Robert F. Bukaty | AP
Robert F. Bukaty | AP
As the Coast Guard observes, too few commercial fishermen wear life jackets, putting their lives at risk.

The Maine Fishermen’s Forum kicks off Thursday in Rockport and I have a simple but serious message for Maine fishermen: Wear a lifejacket. As we in the Coast Guard commonly observe, the majority of commercial fishermen do not wear lifejackets, and believe it or not, wearing one is not required by federal law.

I recall a great quote from the late Molly Benjamin, a Cape Cod Times fishing columnist and well-known voice for the New England fishing community. In one of her articles on a marine casualty, she wrote, “the Sea is not the home element of humans; we visit at our own risk.”

Not wearing a lifejacket while fishing is the equivalent of driving down the most dangerous road in Maine, at high speed, with your seatbelt in the trunk of your car.

The frustrating thing is fishermen know the hazards but continue to flout the lifejacket’s indisputable life-saving value.

Over eight days in January we tragically lost three fishermen in Maine. David Downes died after falling overboard from the Tara Lynn II and drowned just feet from the vessel’s mooring in Portland. Fifty miles offshore, Joe Nickerson and Christopher Pinkham drowned when their vessel, the Hayley Ann, sank and both men were thrown into near freezing seas.

In Downes’ case, sudden immersion in 42-degree water was insurmountable despite rescue attempts by his captain and a nearby Coast Guard crew in the minutes immediately following his fall overboard. He was positioned to be easily rescued, yet the sudden and severe impacts of cold water immersion were too much.

The physiological impacts of cold water shock make breathing uncontrollable, which induces swallowing water and causes drowning. Wearing a lifejacket greatly reduces this reaction because buoyancy from the jacket keeps a person’s head higher in relation to the water thus facilitating more controlled breathing and minimizing the amount of water a person swallows. When you consider that cold water shock can occur in water colder than 68 degrees Fahrenheit, and that Maine waters only reach that temperature during a brief peak in summer, it seems to me that wearing a lifejacket while fishing at sea is a no-brainer.

In almost all other instances, help in the form of Coast Guard rescue helicopters or boats won’t arrive on-scene as quickly. In a best case scenario, like the Hayley Ann case, we may have planes, helicopters and boats patrolling in the region. Even with these favorable circumstances, it still took 90 minutes from the time the emergency alert activated until a Coast Guard rescue swimmer arrived at the Hayley Ann’s location. While Coast Guard rescue units raced to their location, Nickerson and Pinkham faced 38-degree ocean water and 8-foot waves crashed around them. With the vessel almost completely underwater, Hayley Ann’s federally required life-raft deployed and was still tethered to the vessel when Coast Guard units arrived. Sadly, neither Nickerson nor Pinkham made it to the liferaft. Had they been wearing lifejackets they may have had a chance, without them survival was impossible.

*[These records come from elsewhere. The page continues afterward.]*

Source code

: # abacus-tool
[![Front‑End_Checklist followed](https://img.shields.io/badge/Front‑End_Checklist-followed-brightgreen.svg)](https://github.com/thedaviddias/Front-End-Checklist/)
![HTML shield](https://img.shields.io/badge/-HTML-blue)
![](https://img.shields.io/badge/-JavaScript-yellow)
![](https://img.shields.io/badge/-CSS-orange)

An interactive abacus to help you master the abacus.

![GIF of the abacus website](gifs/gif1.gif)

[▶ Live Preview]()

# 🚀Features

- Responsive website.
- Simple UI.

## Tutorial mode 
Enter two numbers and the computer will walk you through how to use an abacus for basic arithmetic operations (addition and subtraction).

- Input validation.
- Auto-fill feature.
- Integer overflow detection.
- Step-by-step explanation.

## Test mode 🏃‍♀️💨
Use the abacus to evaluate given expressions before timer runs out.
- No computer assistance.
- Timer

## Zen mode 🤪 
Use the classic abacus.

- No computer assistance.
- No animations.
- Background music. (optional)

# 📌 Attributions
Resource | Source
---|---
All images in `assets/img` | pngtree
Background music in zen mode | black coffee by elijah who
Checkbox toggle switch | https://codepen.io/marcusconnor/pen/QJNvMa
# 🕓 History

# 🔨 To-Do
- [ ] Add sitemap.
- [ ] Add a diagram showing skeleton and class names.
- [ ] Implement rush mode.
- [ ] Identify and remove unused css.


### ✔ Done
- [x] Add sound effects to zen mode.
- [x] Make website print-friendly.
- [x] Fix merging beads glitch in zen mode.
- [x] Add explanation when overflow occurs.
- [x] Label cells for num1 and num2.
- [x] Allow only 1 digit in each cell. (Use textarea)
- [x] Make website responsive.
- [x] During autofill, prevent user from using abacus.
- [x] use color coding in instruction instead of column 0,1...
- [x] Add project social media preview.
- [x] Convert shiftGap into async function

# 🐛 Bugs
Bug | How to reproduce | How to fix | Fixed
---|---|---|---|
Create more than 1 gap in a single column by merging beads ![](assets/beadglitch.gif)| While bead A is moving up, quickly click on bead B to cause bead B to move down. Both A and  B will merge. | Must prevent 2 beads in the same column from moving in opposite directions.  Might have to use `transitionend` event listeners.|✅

Today’s technology, like satellite emergency beacons and VHF radio distress alerts, are designed to provide fishermen a survival advantage in the unforgiving maritime element. But fishermen must be wary of a false sense of security; technology does not provide flotation nor prevent cold water shock. Years ago, lifejackets were more commonly referred to as life-preservers. It may sound antiquated now, but that’s precisely what rescuers need fishermen to do: preserve your life until we can get to you.

Brian LeFebvre serves as the federal captain of the Port for Maine and is the sector commander of Coast Guard Sector Northern New England based in South Portland.